The cypher query is used:
START givenFriend=node:Nodes('id:709387498'),
item=node:ItemCat1Cat2('category:a.b')
MATCH p = givenFriend-[:FRIEND]-friend1-[:FRIEND]-friend2-[:DATA]->item
RETURN p, item
Neo4j core 1.9.5
The graph contains connected friends:
friend1Node-[:FRIEND]->friend1Node
A friend can have several data items which are represented as nodes with properties:
friendNode-[:DATA]->DataNode
A data node has about 8 properties. Among them is a category property. The data item nodes are indexed by category.
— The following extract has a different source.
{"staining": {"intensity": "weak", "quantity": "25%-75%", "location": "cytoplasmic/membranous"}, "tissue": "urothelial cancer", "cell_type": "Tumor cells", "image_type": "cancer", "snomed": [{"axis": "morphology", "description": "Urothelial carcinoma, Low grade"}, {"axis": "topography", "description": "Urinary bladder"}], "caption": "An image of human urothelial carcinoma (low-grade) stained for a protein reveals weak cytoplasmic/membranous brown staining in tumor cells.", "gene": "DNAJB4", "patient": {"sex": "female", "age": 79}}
Friend nodes number: 650,772
Friend relationship number: 842,755
Data item nodes number: 5,640
The query which demands improvement should select all paths from a given node id to data item with defined category through 2 friends. The paths have the following view:
givenFriend-friend1-friend2-dataItem
Can traversal improve the performance?
Can migration to 2.0.0 improve the db model and query performance?
**UPD
- I use php library https://github.com/jadell/neo4jphp But I'm open for other variants. Right now I'm looking at neoism(Golang). Also I considered using neo4j extension to perform a query. The target query is tested through the neo4j dashboard as well. So the client layer was absent.
- Fresh version of the php lib is using X-Stream. Mine is not. But as a query was tested without a client then this factor can be omitted.
- The question was good. I've tuned the query - it returns not a node but properties which I need and the performance is improved a bit.
- If I understand you correctly about SLA - such type of requests should work with concurrency 100 and the allowable respond time 2s per request. The query respond time through the dashboard:
LIMIT 1 = 195ms
LIMIT 100 = 564ms
LIMIT 1000 = 1549ms
LIMIT 3000 = 3208ms
SKIP 7000 LIMIT 1 = 2051ms
The respond can contain up to 13K records.